Il medico dell’Isde cita l’esempio dell’acciaieria di Sparrow Point,  situata nei pressi di Baltimora: “Era la più grande acciaieria degli Stati Uniti – spiega – anche lì,  sui balconi delle case c’era “kish”, la polvere di minerale. Dopo aver raccolto evidenze epidemiologiche, alla fabbrica è stata imposta l’ambientalizzazione. I lavoratori sono passati da 30mila a 2mila. Poi lo stabilimento è stato chiuso perché non riusciva a rispettare le prescrizioni. Dalle sue ceneri, il territorio sta rinascendo in maniera sostenibile puntando su alternative che possono dare migliaia di posti di lavoro. Muoiono le persone e può morire anche un’acciaieria. Non ci dobbiamo spaventare davanti a questo, se ci propongono un’alternativa”.

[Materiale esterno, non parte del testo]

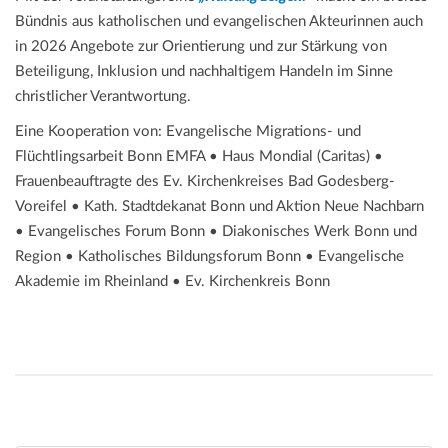
Bündnis aus katholischen und evangelischen Akteurinnen auch
in 2026 Angebote zur Orientierung und zur Stärkung von
Beteiligung, Inklusion und nachhaltigem Handeln im Sinne
christlicher Verantwortung.
Eine Kooperation von: Evangelische Migrations- und
Flüchtlingsarbeit Bonn EMFA • Haus Mondial (Caritas) •
Frauenbeauftragte des Ev. Kirchenkreises Bad Godesberg-
Voreifel • Kath. Stadtdekanat Bonn und Aktion Neue Nachbarn
• Evangelisches Forum Bonn • Diakonisches Werk Bonn und
Region • Katholisches Bildungsforum Bonn • Evangelische
Akademie im Rheinland • Ev. Kirchenkreis Bonn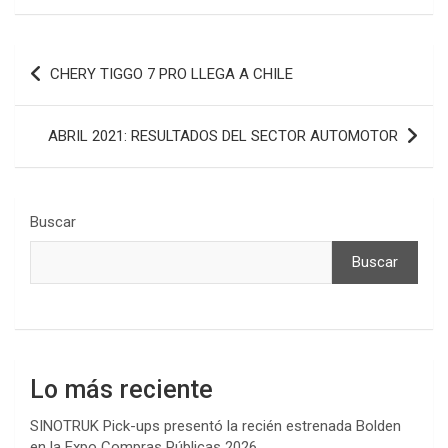
Navegación
CHERY TIGGO 7 PRO LLEGA A CHILE
de
entradas
ABRIL 2021: RESULTADOS DEL SECTOR AUTOMOTOR
Buscar
Buscar
Lo más reciente
SINOTRUK Pick-ups presentó la recién estrenada Bolden
en la Expo Compras Públicas 2026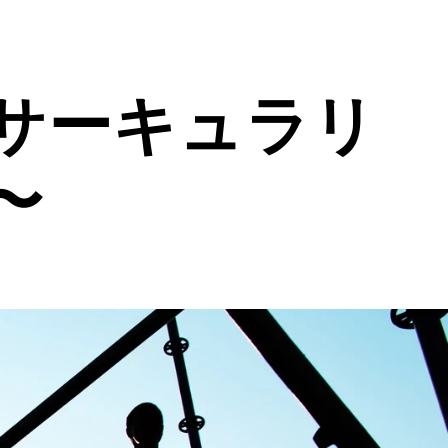
サーキュラリ
〜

Infine, da medico, sottolinea l’importanza della prevenzione primaria, che punta a rimuovere le cause delle patologie: “Quando il male insorge, si è già in presenza di una sconfitta della medicina. Nel caso dell’Ilva – conclude – i fattori che possono essere rimossi sono noti da oltre vent’anni. Adesso è arrivato il momento di pensare alla prevenzione primaria dei tarantini che hanno già dato più del necessario”. Possibile che a qualcuno queste parole di puro “buon senso” possano ancora risultare “rivoluzionarie”?